Just out of curiosity, do you remember why you removed it in Stockfish and replaced it with the TT method ?
It seems like a regression to me :?
Because it was simpler, I removed a good bunch of code and at the time it didn't seem a regression to me, although my testing resources were peanuts compared to what we have now.
It's not a regression in terms of ELO: there should be no ELO difference. Whatever you do there should be a non functional patch, so no testing is needed.

What I meant is that it's a regression in terms of functionality. The search method is more accurate than the TT method, because the TT entries get overwritten, and even if you do show a long PV with the TT method, how much of this PV is actually correct ? And how does the answer to the previous question depend on your TT replacement method ? (which is ugly because TT replacement should be optimized with ELO in mind not caring about the risk of breaking PV display).

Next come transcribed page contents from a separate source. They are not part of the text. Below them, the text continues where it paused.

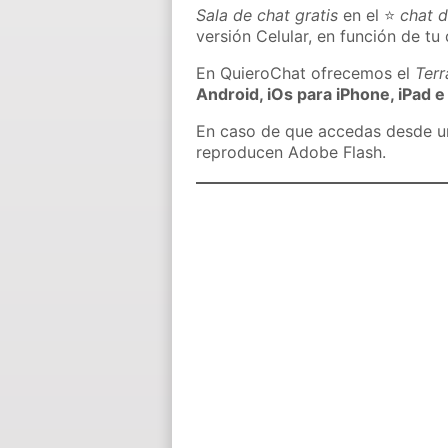
Sala de chat gratis
en el ⭐
chat 
versión Celular, en función de tu 
En QuieroChat ofrecemos el
Ter
Android, iOs para iPhone, iPad e
En caso de que accedas desde un 
reproducen Adobe Flash.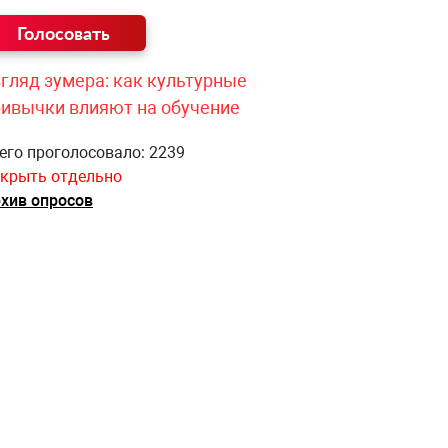
гляд зумера: как культурные
ривычки влияют на обучение
его проголосовало: 2239
крыть отдельно
хив опросов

An old forum post, where Stuart Cracraft (original author of GNU Chess versions <= 5.07) was experimenting with both methods and decided to abandon the TT method:
http://www.stmintz.com/ccc/index.php?id=387179

Bob Hyatt is also of the same opinion
http://open-chess.org/viewtopic.php?f=5&t=2309

When I'm back from holiday, I'll implement the search method andkeep the TT method in order to do some comparison.

For DiscoCheck, it's probably not so important, because nobody uses it for serious analysis. But for a top engine like Stockfish, it's really important, because people really do use it for analysis, and look at the PV line, comparing it with Houdini, Komodo, Critter, etc.

Anyway, it's up to you. But something to consider.
Theory and practice sometimes clash. And when that happens, theory loses. Every single time.